Fictional and Non-Fictional Professors of Civil [i.e. Roman] Law and Detective Stories

Q. D. Leavis famously scorned detective fiction as one of the evils of the modern world. Other guardians of “high” culture have likewise despised it. The problem was not that detective fiction could simply be dismisssed as part of “low” culture, but that it was appreciated and enjoyed by the professional and upper classes, with “middlebrow” tastes: those who might laugh at the Sitwells, and announce that the Emperors wore no clothes, but whose social position meant their views could not be ignored. It is not that Leavis scorned popular culture – it fascinated her – but she was sceptical of the mass culture of the modern world as “levelling down … taste” as Ian McKillop puts it in his biography of her in the ODNB. Modern literary criticism differs in approach from that of Q. D. and F. R. Leavis, and despises canons such as that of the “Great Tradition”. While one would not necessarily argue that Dorothy L. Sayers’ detective stories were comparable to the novels of Jane Austen, it is difficult to accept the attacks of Leavis, Edmund Wilson, and W. H. Auden in the terms in which they stated them.

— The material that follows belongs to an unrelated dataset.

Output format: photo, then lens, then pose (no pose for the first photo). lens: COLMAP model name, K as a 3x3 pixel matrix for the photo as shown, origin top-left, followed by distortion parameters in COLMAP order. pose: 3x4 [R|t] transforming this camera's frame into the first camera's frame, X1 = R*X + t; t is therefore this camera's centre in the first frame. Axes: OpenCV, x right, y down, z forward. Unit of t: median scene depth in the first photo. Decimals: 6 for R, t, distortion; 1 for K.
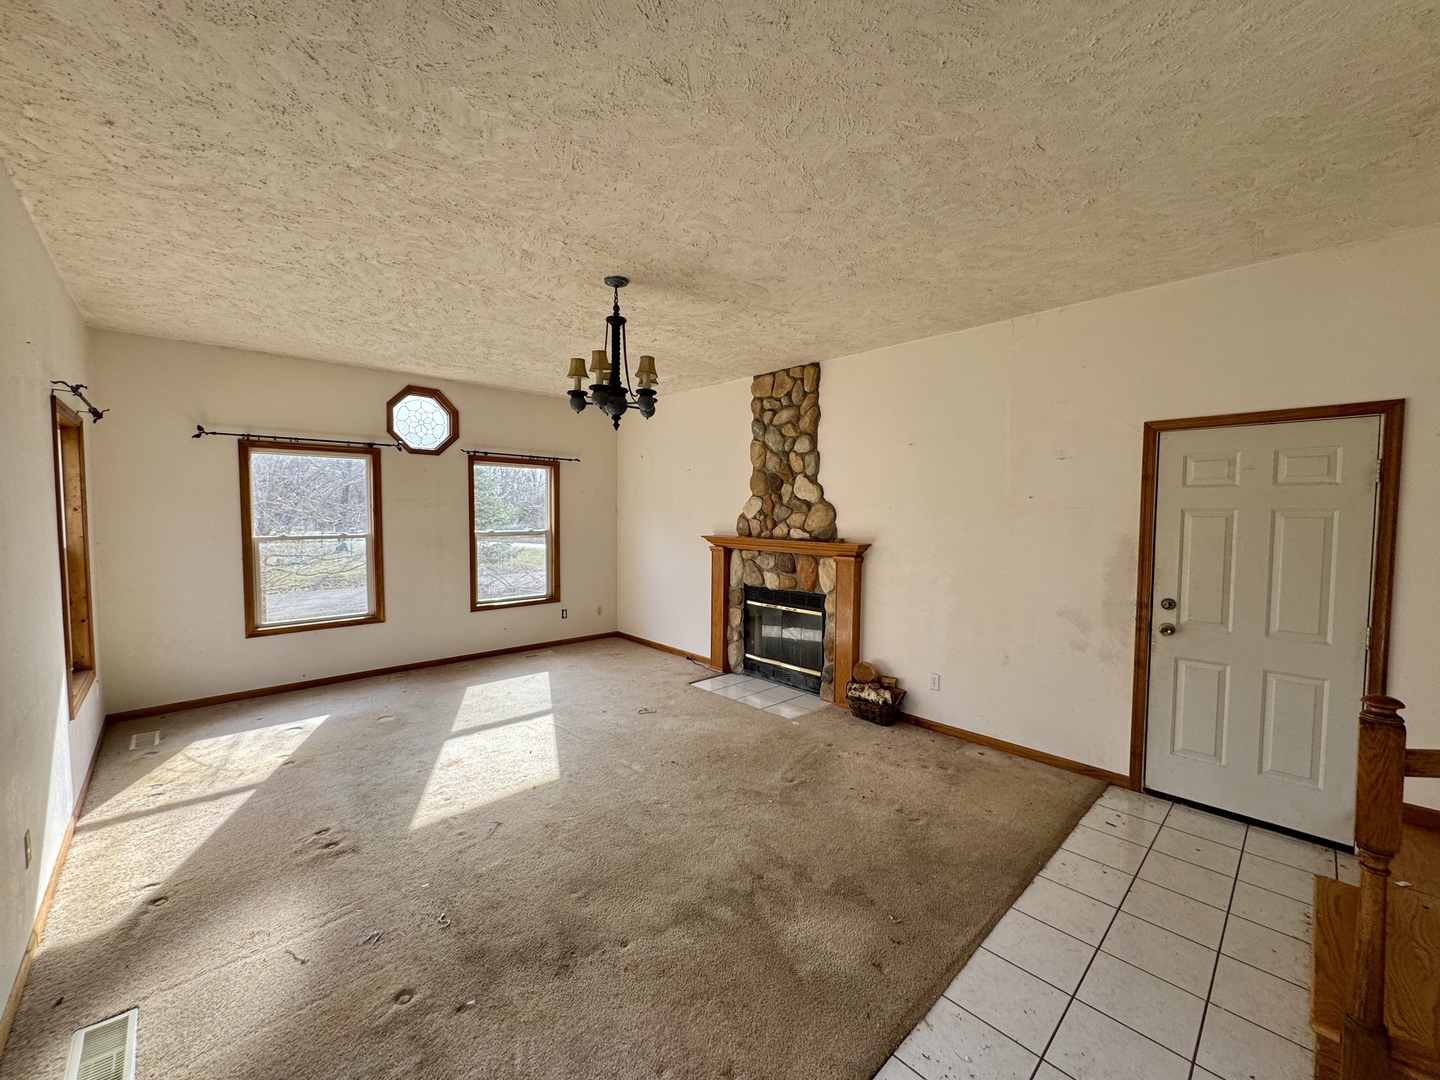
lens RADIAL K [[573.1, 0, 723.7], [0, 573.1, 537.2], [0, 0, 1]] dist [-0.003437, 0.000650]
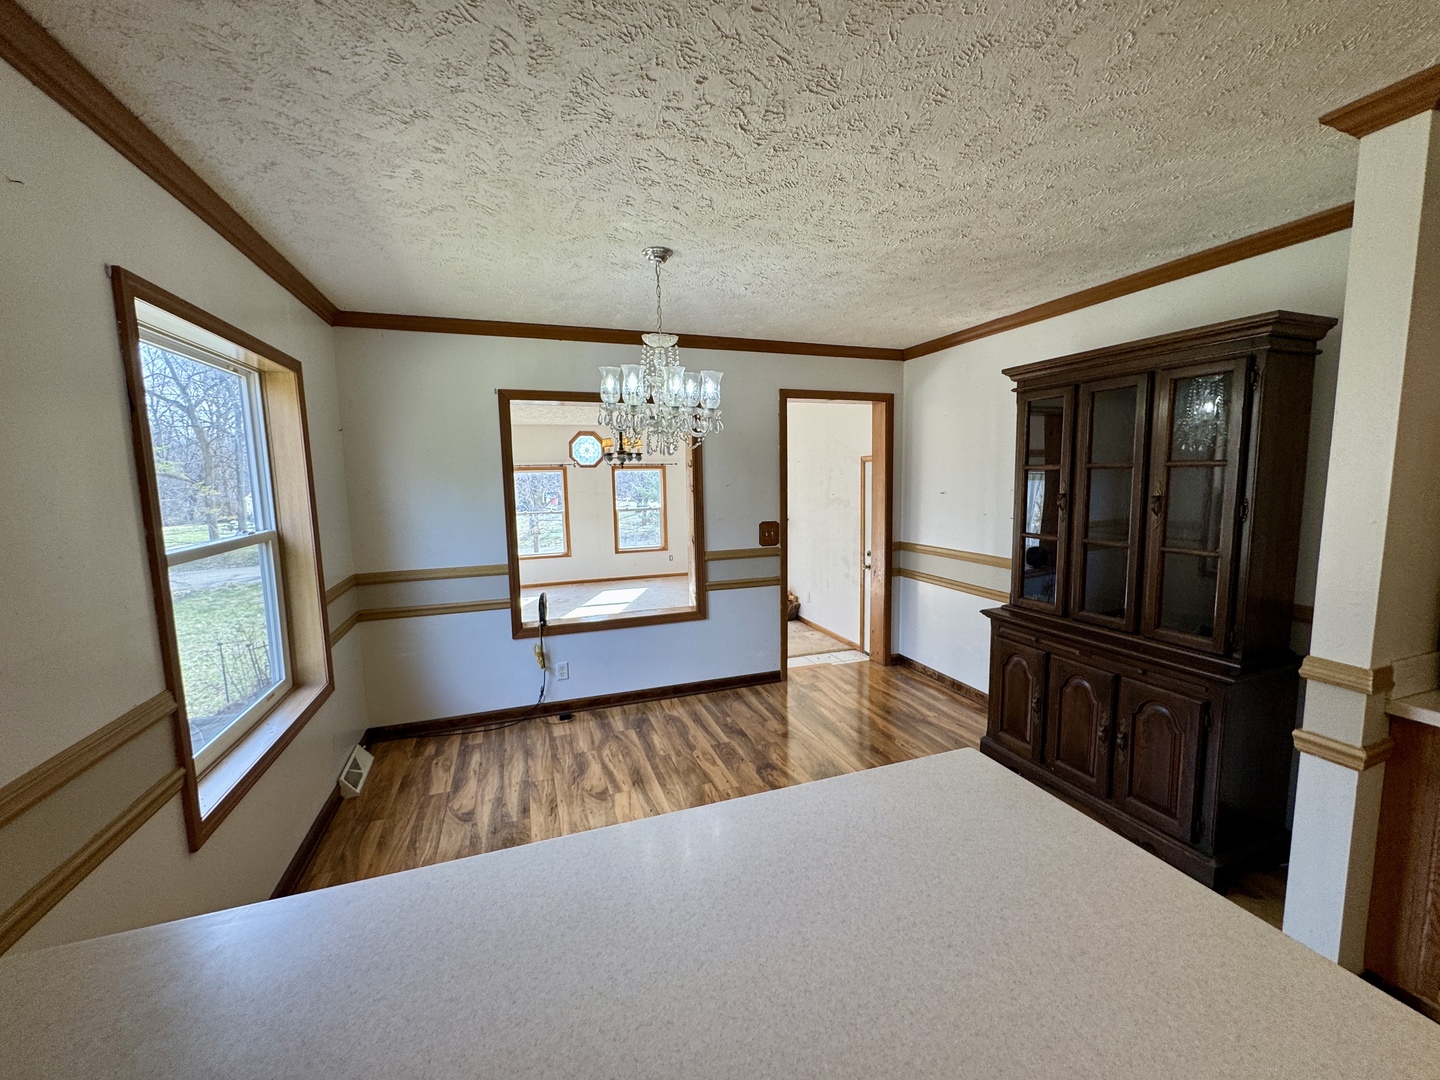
lens RADIAL K [[573.1, 0, 720.9], [0, 573.1, 538.1], [0, 0, 1]] dist [-0.003437, 0.000650]
pose [[0.915275, 0.020927, -0.402286, 0.637176], [0.005467, 0.997912, 0.064350, -0.035074], [0.402793, -0.061097, 0.913250, -0.547265]]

Your blogger is a keen fan of detective fiction – Queenie Leavis would shake her head in dismay at the poor moral example – and has even published a letter about the appearance of David Daube, sometime Regius Professor of Civil Law in the University of Oxford, in detective fiction in the Rechthistorisches Journal (a periodical your blogger much enjoyed and now misses). This was stimulated by a review of a detective novel by Sarah Caudwell (Sarah Cockburn) by Bernard Stolte. In one of her novels, with her legal historian detective, Caudwell mentions David Daube, and Stolte suggested this was  perhaps the first time he had been mentioned in detective fiction. You blogger suggested there may have been an earlier mention by Amanda Cross (Carolyn Heilbrun): see “Detektive Gesucht”  (1991) 10 Rechtshistorisches Journal 444.

In recent years there have been a number of talented Scottish writers of detective fiction, of whom Ian Rankin is perhaps only the best known. There have been sufficiently many of these to have merited the description “tartan noir”, the term attributed to the US crime writer James McEllroy. Tastes differ, but your blogger rather likes the gruesomely violent but also funny novels by Stuart MacBride set in Aberdeen, with a hero more morally ambiguous than many. He also likes the gentler novels set in Glasgow by Alex Gray. He likes least the Laidlaw novels by William McIlvanny, which can be seen almost as modern Kailyard. But ones about which your blogger is unreservedly enthusiastic are those of Denise Mina. Her writing is excellent; although your blogger has to confess to not having  read any of her graphic novels.

According to her website, Mina is a law graduate of the University of Glasgow, who went to the University of Strathclyde, also in Glasgow, to pursue research for a Ph.D. while teaching criminal law and criminology; but instead of a Ph.D. thesis she wrote her first novel, Garnethill. Recently she has been producing a series of novels which are a sophisticated version of the police procedural, set in Glasgow and its environs, with at their centre a woman police sergeant, Alex Morrow. The books are richly textured and avoid many of the clichés of the genre, while giving a broad and vivid picture of modern Glasgow – one not confined to the ususal tenement closes, sandshoes, and hard men with razors. Characters are convincing and well drawn. The plotting is good.

In the first of these novels, a significant character is a Muslim, educated at one of Glasgow’s private schools, who has studied law at the University.  The complexity of the character’s position, both of Scottish society and also outside it, is well considered. In the course of the investigation, of which this character is for a while a target, Morrow and a D.C. visit the University of Glasgow to speak to the Professor of Civil Law with whom he had studied. The professor is depicted as an unattractive figure: pompous, snobbish, self-important, and, even worse, having gone to a leading public school in Edinburgh! The description of his room in the University does, however ring true! One suspects he is not at one with the modern university world of targets and REF. Having known every Douglas Professor of Civil Law in the University of Glasgow, other than the first, Tony Thomas, your blogger can give assurance that this character is most certainly not based on any of them! It may be a composite of a number of teachers that Mina did not care for; but it may be pure invention. It is rather good that he has what comes across as an affectedly Gaelic name, Tormod MacLeòid, perhaps indicating the affectation of the character; but it is interesting to reflect that it is the name of the founder of clan MacLeod and can be rendered as Norman MacLeod – there have been a few men of that name famous. Perhaps there is a private joke here. He does at least set out some – if not all – of the advantages of studying Civil Law. But the reader also wonders: are we just seeing him through the eyes of the very class-conscious Morrow, who demonstrates a Scottish, working-class resentment of someone whom she suspects of thinking himself better than her? Mina, in all the Morrow novels, is certainly very attuned to issues of social class in Glasgow and the signficance there of private education and its impact on the lives of her characters.

However this may be, the novel is excellent, though I found the resolution through redemption at the end not entirely convincing.